NHLBI-supported researchers are reporting that COVID-19 triggers the production of certain autoimmune antibodies in the blood and that these antibodies are the culprit behind the formation of potentially life-threating blood clots in people hospitalized with the disease. Targeting these antibodies could lead to new treatments for COVID, they say. The study appears in Science Translational Medicine. The study was featured as the cover story of the Nov. 18 issue of the journal.
In the study, the researchers found about half of the patients who were very sick with COVID-19 were exhibiting a combination of high levels of both the dangerous antibodies and super-activated neutrophils, which are destructive, exploding white blood cells. Previously, the team was the first to report that patients hospitalized for severe COVID-19 had higher levels of neutrophil extracellular traps in their blood. These extracellular traps, also called Neutrophil Extracellular Traps or NETs, are sticky substances that are associated with increased blood clotting. To learn more, they studied the explosive neutrophils and the COVID-19 antibodies together in mouse models to see if this could be the dangerous combination behind the clots.

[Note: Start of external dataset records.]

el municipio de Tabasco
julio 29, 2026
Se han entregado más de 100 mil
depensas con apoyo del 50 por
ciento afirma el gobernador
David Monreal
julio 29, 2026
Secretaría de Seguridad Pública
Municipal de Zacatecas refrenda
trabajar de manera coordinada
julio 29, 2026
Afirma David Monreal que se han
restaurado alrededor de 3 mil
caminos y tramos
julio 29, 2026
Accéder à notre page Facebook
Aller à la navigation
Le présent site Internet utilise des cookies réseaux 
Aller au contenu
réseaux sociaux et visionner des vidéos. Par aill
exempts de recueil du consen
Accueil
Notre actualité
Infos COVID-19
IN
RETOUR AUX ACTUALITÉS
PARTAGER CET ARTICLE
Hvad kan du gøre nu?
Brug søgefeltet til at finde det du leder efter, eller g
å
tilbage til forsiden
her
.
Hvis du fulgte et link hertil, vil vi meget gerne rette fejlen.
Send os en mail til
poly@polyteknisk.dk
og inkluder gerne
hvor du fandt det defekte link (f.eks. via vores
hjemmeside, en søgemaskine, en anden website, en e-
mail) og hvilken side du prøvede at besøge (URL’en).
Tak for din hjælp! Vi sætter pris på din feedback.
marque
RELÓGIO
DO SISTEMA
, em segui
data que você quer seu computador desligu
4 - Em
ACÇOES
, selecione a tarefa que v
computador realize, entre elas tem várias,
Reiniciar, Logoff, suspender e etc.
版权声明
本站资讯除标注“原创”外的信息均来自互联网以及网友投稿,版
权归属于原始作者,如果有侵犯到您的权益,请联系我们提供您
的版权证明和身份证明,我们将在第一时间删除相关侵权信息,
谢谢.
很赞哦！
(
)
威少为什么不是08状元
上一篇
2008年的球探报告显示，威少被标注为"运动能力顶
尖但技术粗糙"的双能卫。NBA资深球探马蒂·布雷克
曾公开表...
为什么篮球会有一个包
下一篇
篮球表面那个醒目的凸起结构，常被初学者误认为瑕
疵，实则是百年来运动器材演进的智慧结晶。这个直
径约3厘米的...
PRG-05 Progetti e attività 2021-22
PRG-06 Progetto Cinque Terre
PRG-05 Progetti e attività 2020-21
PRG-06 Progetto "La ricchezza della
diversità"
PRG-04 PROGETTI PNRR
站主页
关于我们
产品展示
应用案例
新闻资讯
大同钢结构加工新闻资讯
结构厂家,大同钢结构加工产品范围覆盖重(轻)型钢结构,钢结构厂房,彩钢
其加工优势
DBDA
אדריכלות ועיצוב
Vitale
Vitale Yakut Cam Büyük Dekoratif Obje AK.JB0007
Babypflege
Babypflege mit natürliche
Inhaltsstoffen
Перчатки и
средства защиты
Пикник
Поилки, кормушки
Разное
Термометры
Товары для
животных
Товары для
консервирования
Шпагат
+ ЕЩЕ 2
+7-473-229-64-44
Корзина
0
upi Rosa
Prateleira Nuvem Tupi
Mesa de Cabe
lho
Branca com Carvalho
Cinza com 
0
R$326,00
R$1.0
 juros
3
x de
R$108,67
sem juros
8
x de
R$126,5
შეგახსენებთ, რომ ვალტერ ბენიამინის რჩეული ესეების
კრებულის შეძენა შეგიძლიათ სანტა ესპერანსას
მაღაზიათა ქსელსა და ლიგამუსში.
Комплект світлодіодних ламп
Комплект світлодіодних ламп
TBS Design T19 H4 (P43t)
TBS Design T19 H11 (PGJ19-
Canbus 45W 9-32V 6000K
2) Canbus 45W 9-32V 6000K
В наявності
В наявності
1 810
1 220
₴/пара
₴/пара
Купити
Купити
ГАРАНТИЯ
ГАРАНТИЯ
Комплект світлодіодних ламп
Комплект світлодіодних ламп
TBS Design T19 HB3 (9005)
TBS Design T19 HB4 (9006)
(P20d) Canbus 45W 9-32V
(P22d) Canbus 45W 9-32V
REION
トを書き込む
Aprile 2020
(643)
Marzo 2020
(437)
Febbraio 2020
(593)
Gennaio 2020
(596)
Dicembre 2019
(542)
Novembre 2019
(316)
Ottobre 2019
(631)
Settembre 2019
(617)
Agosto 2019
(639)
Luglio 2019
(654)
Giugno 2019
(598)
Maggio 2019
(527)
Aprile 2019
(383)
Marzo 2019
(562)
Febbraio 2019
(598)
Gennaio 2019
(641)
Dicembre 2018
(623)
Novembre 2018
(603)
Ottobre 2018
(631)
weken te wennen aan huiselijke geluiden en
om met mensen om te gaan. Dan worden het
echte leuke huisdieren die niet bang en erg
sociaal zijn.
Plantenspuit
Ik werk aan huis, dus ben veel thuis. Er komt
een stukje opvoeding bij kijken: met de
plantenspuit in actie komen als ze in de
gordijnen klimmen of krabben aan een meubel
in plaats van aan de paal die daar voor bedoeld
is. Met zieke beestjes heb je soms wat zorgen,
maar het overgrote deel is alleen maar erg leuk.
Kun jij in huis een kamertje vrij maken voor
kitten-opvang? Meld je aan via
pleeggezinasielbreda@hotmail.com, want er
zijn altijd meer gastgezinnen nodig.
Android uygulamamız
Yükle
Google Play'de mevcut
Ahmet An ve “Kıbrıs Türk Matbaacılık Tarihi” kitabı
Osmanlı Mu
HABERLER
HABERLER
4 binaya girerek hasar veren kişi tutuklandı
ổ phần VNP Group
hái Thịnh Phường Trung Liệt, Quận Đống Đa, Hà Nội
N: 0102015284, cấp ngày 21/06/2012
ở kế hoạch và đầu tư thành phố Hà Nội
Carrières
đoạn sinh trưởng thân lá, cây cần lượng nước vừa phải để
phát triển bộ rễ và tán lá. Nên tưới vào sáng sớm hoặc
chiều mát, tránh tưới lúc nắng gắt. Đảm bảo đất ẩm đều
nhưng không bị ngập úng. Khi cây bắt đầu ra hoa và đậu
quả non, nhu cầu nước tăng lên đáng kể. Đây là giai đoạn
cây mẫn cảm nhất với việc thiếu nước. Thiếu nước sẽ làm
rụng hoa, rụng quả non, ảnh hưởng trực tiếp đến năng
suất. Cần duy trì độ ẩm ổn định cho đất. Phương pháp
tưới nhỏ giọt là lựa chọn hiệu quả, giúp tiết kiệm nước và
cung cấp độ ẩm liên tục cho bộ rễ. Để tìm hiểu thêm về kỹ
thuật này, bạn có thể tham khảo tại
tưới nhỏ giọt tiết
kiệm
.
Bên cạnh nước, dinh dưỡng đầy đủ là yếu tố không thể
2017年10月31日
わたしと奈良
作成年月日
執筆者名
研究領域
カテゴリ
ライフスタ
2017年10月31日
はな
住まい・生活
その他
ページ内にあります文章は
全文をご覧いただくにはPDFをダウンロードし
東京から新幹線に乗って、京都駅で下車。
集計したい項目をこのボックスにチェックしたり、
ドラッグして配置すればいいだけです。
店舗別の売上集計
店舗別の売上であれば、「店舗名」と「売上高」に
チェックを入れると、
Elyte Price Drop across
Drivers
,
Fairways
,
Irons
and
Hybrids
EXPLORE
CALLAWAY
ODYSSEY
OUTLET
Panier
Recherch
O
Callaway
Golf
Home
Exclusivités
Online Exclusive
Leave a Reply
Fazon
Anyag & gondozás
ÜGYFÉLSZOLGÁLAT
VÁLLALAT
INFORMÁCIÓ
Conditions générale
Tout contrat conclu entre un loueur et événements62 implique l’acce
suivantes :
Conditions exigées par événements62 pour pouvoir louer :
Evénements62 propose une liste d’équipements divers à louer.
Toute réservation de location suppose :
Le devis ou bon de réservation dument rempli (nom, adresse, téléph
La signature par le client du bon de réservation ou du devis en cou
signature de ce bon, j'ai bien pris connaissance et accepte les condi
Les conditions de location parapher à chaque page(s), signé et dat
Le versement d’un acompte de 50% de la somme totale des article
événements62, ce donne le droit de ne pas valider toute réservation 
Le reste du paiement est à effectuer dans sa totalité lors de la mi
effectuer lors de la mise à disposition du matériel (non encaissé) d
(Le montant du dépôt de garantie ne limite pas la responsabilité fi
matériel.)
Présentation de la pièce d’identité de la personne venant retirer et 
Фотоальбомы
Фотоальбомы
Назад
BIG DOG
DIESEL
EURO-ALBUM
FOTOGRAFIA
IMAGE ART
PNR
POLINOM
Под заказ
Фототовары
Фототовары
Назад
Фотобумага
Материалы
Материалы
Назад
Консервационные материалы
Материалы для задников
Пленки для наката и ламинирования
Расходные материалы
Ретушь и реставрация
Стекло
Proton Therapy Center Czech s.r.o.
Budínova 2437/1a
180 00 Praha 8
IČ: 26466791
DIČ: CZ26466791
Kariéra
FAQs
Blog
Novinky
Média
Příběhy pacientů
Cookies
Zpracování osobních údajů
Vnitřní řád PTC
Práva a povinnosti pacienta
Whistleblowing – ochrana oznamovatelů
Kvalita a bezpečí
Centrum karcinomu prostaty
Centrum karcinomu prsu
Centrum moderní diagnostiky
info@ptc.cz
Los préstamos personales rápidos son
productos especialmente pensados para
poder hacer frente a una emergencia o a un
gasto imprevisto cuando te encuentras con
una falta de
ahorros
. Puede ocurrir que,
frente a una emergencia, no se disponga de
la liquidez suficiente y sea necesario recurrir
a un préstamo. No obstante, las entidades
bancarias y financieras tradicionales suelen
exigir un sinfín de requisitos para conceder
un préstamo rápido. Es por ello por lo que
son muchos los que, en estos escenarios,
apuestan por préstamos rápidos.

“Antibodies from patients with active COVID-19 infection created a striking amount of clotting in animals - some of the worst clotting we’ve ever seen,” said co-corresponding author Yogen Kanthi, M.D., an assistant professor at the Michigan Medicine Frankel Cardiovascular Center and a Lasker Investigator at the NHLBI, where he also serves as chief of the Laboratory of Vascular Thrombosis and Inflammation. “We’ve discovered a new mechanism by which patients with COVID-19 may develop blood clots.”